Duhaime's Law Dictionary


Stirpes Definition:

Latin: the offspring of a person; his or her descendants.

Related Terms: Per Stirpes

A descendant's right to take a deceased beneficiary's share where that beneficiary died before the testator.

A "per stirpes distribution of my estate in equal shares to my children Bob and Sue" means that if Bob dies before me, his children can share what would of been his share had he of survived me.

In a per stirpes distribution, a stated beneficiary's share, where that beneficiary dies before the person leaving the estate, that deceased beneficiary's share flows down through his descendants or next of kin.

A per capita would mean the opposite: Bob and Sue would have to survive me to qualify for their share, which does not flow down to their descendants in the event the beneficiary dies before the testator.

In Hegedus Estate v. Paul, Justice Veit of the Alberta  Court explained:

"Practically, what that expression means is that the descendants of the identified beneficiary take that beneficiary's share.

"So, for example, if the testatrix gives her estate to her only two children, per stirpes, and one of those children has 4 children, and one of them has only 1 child, and both the testatrix's children die before she does, the estate will be divided in two parts, and the 4 grandchildren will share one of those parts and the other grandchild will inherit the other half."

Or in Re Clark Estate, a 1994 case out of British Columbia, Justice Tysoe adopted these words:

"Per capita; Per stirpes (by head; by stocks).

"When property is given to the descendants or relations of two or more persons, the question frequently arises whether the donees are to take per stirpes, that is, as representatives of their respective ancestors or relations, or per capita, that is, whether they together form one class each member of which is to take an equal share.

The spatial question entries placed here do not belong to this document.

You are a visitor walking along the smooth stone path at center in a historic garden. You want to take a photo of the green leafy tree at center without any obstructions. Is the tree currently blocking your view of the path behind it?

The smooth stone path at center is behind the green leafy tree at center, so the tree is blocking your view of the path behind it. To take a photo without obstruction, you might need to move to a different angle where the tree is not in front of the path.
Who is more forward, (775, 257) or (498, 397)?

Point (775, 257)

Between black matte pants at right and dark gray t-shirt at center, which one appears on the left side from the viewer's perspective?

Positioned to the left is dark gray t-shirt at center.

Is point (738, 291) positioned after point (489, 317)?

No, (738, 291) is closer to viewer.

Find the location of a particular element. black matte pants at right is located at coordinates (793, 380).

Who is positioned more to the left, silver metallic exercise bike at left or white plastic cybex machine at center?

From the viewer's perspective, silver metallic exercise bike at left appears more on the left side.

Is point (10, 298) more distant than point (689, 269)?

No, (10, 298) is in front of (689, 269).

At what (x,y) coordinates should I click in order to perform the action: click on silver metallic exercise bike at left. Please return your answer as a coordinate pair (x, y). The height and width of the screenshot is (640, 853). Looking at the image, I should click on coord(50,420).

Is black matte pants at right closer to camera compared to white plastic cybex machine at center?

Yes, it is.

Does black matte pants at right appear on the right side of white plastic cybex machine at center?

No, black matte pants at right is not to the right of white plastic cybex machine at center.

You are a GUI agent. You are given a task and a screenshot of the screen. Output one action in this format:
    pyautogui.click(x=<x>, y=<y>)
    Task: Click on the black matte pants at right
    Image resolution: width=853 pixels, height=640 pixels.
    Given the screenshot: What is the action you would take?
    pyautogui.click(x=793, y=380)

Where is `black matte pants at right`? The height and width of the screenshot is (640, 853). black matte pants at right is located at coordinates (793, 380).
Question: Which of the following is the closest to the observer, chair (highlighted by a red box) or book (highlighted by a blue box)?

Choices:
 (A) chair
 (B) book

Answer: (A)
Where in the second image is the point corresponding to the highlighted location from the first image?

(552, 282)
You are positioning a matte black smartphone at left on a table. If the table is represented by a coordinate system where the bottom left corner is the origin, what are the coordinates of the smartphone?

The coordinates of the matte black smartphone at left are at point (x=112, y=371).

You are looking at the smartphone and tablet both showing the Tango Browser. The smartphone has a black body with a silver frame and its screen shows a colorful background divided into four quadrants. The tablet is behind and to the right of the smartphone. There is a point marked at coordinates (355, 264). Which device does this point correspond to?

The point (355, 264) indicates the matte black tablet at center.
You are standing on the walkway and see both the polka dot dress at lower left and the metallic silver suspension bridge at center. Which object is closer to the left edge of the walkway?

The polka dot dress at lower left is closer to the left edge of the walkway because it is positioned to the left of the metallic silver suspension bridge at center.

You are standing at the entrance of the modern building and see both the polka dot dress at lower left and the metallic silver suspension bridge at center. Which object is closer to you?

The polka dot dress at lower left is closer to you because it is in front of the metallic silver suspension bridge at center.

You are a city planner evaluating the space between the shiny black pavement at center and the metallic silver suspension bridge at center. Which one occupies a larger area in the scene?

"The question chiefly arises in gifts to descendants.  If a testator leaves property to his issue and dies leaving children who are living and grandchildren who are the issue of deceased children, then the property is divided per capita, that is each child and grandchild takes an equal share of the whole.

"But if there is a gift to two or more persons, with a substitutional gift to the children of such of them as shall die before the gift takes effect, then the distribution takes place per stirpes.

"Thus, if there were three original donees, A, B and C, and B has died leaving three children, and C has died leaving two children, the property is divided into three parts, one going to A, another to B;s three children, and the third to C's two children."